In light of this event, places of worship around the nation are stepping up efforts to provide sanctuary to undocumented immigrants.

“If someone were to come to our door, needing sanctuary, we would invite them in and then work through the details,” said Pastor Deb Coggin of New Light Metropolitan Community Church in Hagerstown, and she says that churches have a history of welcoming others.

“We need to stand up and voice our opinions and be the voice for those who — in this situation — don’t have a voice.”

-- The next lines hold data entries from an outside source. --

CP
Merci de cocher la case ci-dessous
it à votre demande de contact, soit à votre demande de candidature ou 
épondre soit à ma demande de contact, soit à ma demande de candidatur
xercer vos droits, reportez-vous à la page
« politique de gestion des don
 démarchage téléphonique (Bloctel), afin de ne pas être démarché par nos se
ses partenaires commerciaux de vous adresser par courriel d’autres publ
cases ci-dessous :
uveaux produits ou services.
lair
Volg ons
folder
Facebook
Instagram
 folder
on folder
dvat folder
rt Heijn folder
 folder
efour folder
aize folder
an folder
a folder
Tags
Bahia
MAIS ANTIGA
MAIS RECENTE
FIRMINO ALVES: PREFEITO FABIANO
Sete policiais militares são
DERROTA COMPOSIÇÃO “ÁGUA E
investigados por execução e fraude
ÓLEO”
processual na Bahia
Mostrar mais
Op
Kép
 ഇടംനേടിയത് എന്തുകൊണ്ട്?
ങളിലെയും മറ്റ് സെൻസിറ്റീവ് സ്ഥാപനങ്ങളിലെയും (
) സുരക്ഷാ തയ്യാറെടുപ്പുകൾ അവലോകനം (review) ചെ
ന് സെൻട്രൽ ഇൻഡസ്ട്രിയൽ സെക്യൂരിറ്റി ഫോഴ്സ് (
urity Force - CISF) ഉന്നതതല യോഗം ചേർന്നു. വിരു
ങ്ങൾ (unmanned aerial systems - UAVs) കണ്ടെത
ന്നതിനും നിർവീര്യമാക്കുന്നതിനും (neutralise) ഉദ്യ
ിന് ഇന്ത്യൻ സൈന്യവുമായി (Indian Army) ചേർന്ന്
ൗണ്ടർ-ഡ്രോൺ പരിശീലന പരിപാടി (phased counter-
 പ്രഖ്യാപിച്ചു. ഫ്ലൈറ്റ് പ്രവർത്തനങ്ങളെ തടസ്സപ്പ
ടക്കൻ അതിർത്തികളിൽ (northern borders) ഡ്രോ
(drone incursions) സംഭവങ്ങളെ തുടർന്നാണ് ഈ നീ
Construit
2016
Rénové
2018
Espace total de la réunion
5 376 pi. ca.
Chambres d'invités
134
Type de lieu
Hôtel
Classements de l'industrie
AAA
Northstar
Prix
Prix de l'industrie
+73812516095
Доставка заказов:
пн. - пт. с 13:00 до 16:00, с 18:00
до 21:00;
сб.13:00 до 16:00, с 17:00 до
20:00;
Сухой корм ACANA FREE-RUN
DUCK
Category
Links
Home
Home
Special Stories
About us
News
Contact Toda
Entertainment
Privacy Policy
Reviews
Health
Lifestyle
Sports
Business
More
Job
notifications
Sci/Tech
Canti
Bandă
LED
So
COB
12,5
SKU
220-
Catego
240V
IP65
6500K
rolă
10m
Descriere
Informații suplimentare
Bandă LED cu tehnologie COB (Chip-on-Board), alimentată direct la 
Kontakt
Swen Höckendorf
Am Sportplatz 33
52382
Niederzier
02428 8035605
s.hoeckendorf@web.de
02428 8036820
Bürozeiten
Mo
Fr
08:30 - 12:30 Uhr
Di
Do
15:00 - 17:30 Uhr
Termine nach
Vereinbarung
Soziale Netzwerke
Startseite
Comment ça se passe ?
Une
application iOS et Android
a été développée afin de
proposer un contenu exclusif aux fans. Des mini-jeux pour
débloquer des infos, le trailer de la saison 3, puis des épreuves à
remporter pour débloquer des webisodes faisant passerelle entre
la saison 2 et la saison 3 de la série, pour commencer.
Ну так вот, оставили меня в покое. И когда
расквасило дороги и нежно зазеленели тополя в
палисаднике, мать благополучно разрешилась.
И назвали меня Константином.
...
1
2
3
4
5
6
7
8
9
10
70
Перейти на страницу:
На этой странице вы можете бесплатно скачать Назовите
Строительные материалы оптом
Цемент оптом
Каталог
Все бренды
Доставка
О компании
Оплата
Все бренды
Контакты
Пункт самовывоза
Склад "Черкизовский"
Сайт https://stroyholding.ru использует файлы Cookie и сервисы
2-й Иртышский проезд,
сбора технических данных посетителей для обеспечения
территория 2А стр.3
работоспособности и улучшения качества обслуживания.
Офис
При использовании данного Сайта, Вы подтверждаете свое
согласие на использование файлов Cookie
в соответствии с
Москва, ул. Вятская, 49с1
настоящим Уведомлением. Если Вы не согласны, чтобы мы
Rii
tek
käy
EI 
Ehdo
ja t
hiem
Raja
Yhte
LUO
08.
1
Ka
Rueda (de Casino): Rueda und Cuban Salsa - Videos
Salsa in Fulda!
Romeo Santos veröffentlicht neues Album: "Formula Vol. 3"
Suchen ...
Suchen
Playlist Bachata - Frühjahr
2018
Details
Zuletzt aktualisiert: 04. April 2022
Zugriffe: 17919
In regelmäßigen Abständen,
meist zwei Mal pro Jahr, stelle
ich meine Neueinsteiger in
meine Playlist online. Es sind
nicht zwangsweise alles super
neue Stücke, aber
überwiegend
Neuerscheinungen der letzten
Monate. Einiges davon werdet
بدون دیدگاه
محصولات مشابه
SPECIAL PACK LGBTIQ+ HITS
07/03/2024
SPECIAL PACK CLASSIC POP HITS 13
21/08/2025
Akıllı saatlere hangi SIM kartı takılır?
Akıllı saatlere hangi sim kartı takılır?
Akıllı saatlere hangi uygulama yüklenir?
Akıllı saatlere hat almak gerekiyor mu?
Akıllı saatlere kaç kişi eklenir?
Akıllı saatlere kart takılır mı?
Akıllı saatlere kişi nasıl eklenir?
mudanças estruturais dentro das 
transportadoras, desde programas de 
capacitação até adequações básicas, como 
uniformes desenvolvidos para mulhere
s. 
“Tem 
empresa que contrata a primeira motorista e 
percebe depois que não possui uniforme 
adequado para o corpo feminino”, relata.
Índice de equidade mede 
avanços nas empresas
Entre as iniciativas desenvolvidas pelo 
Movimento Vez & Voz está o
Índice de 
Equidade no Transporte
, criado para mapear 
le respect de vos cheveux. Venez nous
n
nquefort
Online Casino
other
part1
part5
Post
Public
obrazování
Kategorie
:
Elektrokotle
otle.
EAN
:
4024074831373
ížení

A sentiment echoed by the Virginia Interfaith Center for Public Policy and its executive director, Kim Bobo.

“Congregations over the decades, have offered sanctuary to immigrants, to refugees, to the low-income people, that’s who we are as people of faith,” said Bobo.

In the same vein of these ICE raids, Bobo also shows concerns over the Trump administration’s ‘public charge’ policy.

“Today USCIS, the agency I head as part of the Department of Homeland Security (DHS) has issued a rule that encourages and ensures self reliance and self sufficiency for those seeking to come to or to stay in the United States,” said Ken Cuccinelli, acting director of Citizenship and Immigration Services.

The policy could deny green card or visa applications for legal immigrants who utilize public benefits like medicaid. While Cuccinelli says the policy could promote immigrant success, Bobo says the move targets low-income immigrants.